1. V8 snapshot pipeline
The biggest single win — about 40ms — came from snapshot reuse. Every Lambda Function gets a per-region snapshot of its module graph, frozen at deploy time. When a request hits a cold isolate, we restore the snapshot instead of parsing and compiling JavaScript from scratch.
The trick was making snapshots small enough to ship to 38 regions in a few seconds.

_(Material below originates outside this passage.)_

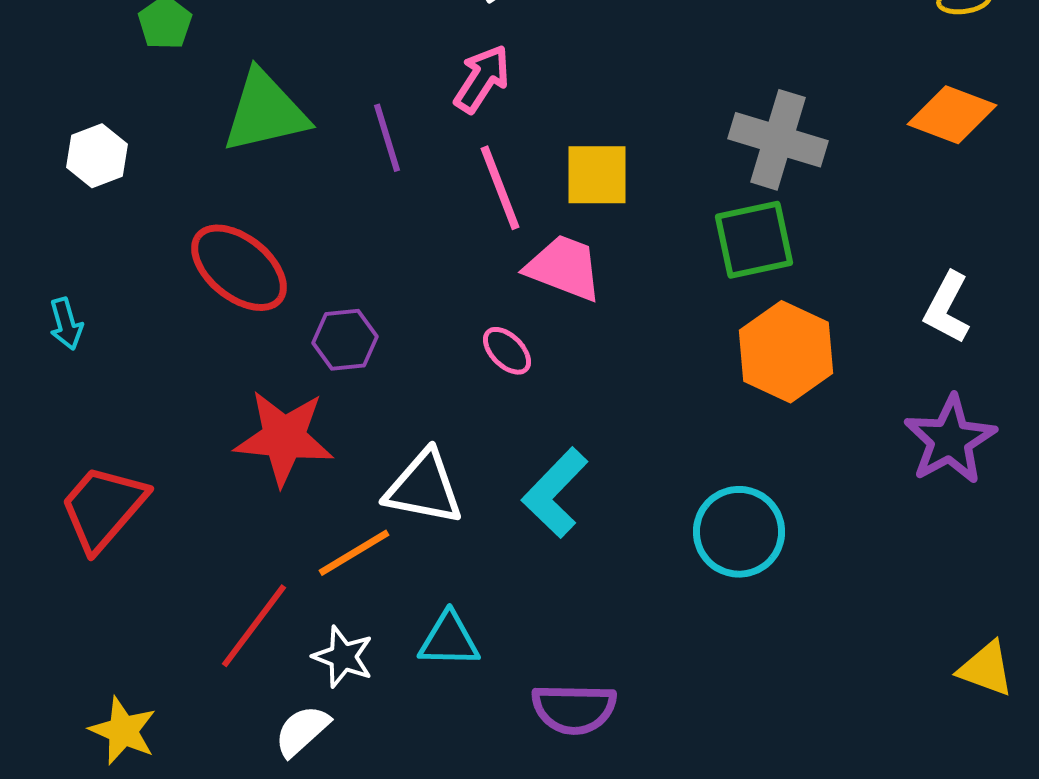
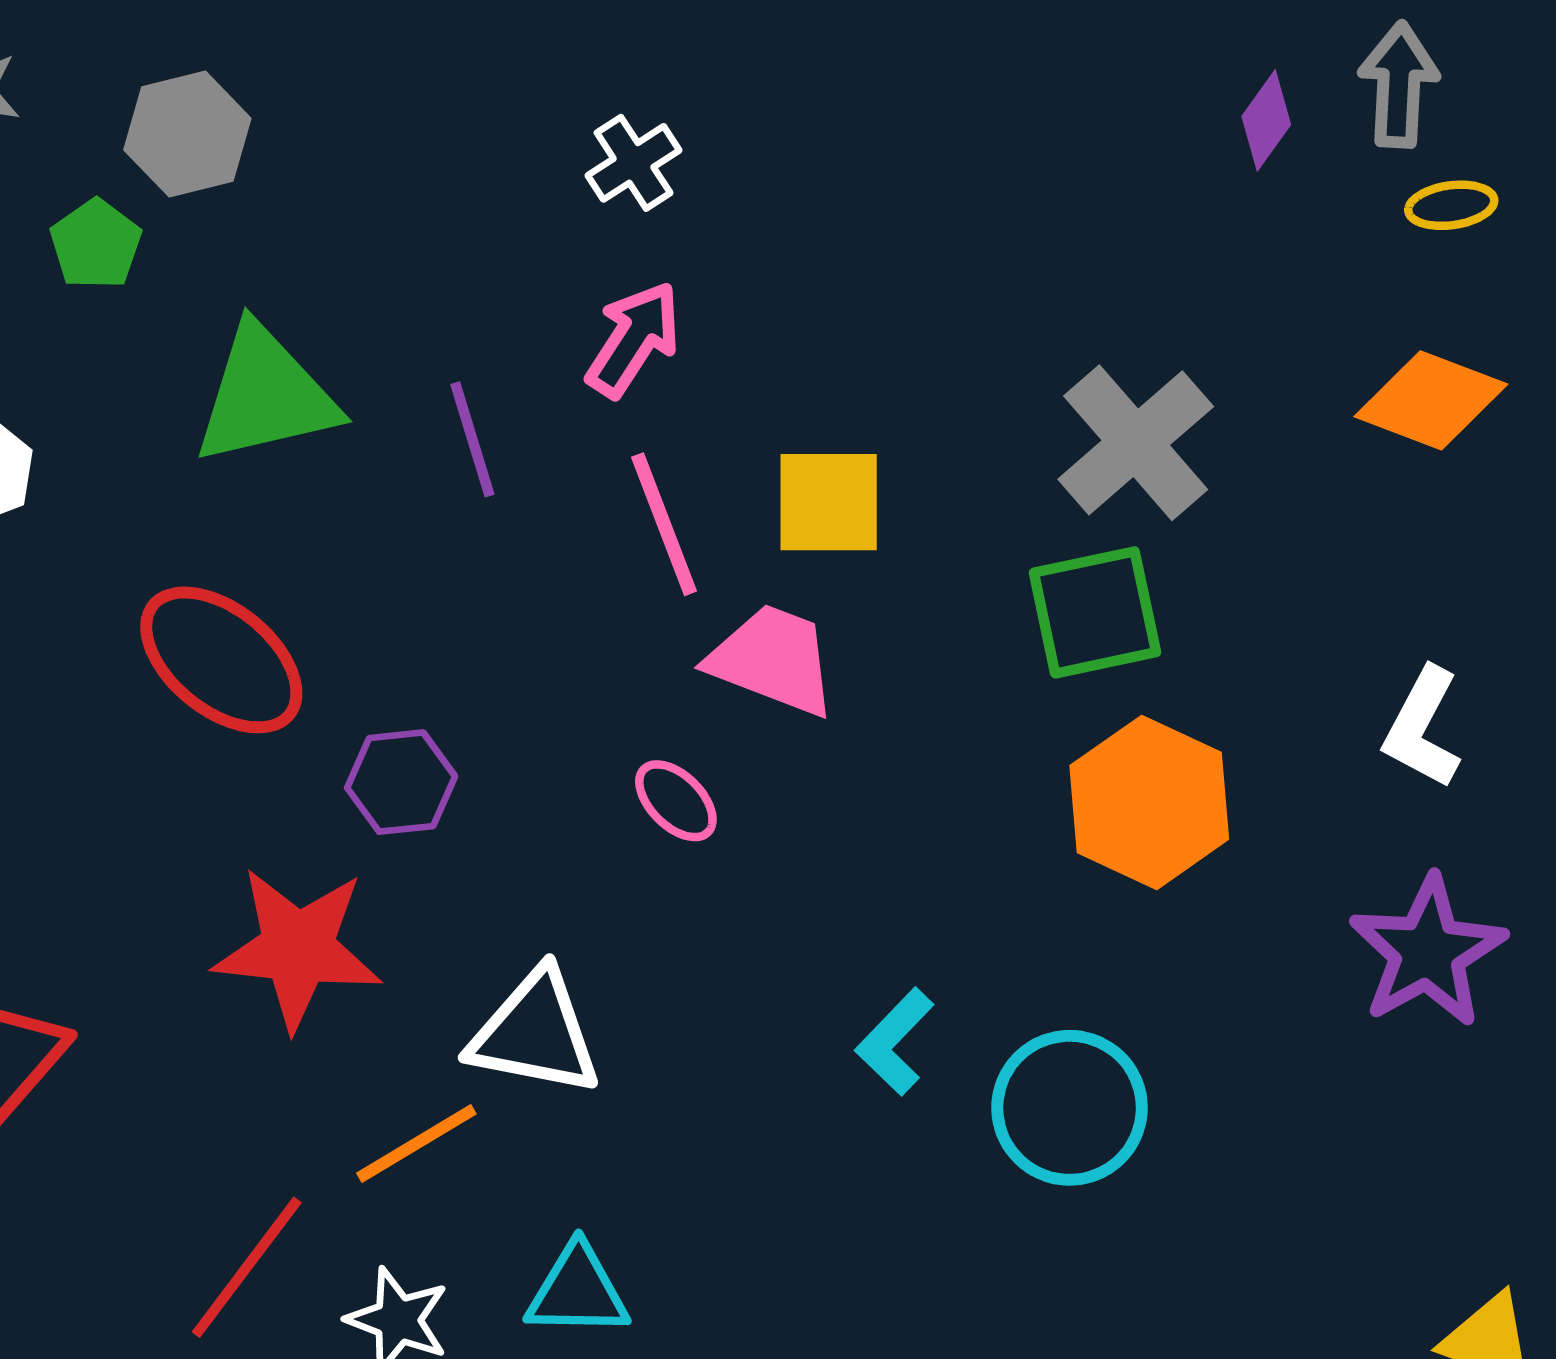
gray cross: (778, 140) -> (1136, 443), turned 32
cyan L-shape: (555, 493) -> (895, 1042), moved, size x0.7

const snapshot = await v8.compile(bundle, {
importMap: build.imports,
precompileNativeBindings: true,
});
await fleet.distribute(snapshot, { regions: ALL });
Snapshots are content-addressed. If two deploys produce the same bundle hash, the second one is a no-op everywhere except the routing layer.
2. Isolate pooling
The second win came from keeping warm isolates around longer than we used to. Our original heuristic was “evict after 60s idle.” We replaced it with a per-tenant working-set estimator that keeps the top N isolates resident based on actual traffic patterns.
This trades a bit of memory for a much better hit rate at the edge. For most tenants, idle isolates are now reused on the next request 92% of the time.
3. Regional routing
The third change isn’t strictly a cold-start optimization — it’s a way to avoid cold starts entirely. The new routes.ts primitive lets you pin endpoints to specific regions, fail over to fallbacks, and serve different bundles by geography.
Pinning means a single warm pool serves a given route worldwide, instead of 38 independent pools each waiting for traffic to warm them up.
export default routes({
"/api/checkout": { regions: ["us-east", "eu-fra"], fallback: "us-east" },
"/api/health": { regions: "all" },
});
For a typical SaaS app with a handful of latency-sensitive endpoints, pinning brings cold-start exposure to near zero on the hot path.
What didn’t work
We spent two months trying to share isolates across tenants behind a capability sandbox. It worked. It was also a security and observability nightmare. We shelved it.
We also tried ahead-of-time compilation to native code via a custom V8 fork. The wins didn’t justify the maintenance cost, and the fork bit-rotted within a release cycle. Sometimes the right answer is “use the platform.”
What’s next
We have ideas for getting P95 under 15ms, but they involve hardware: bare metal isolate hosts and DPDK on the network path. Our hunch is that the gains aren’t worth the complexity for 99% of users. We’ll keep watching the data.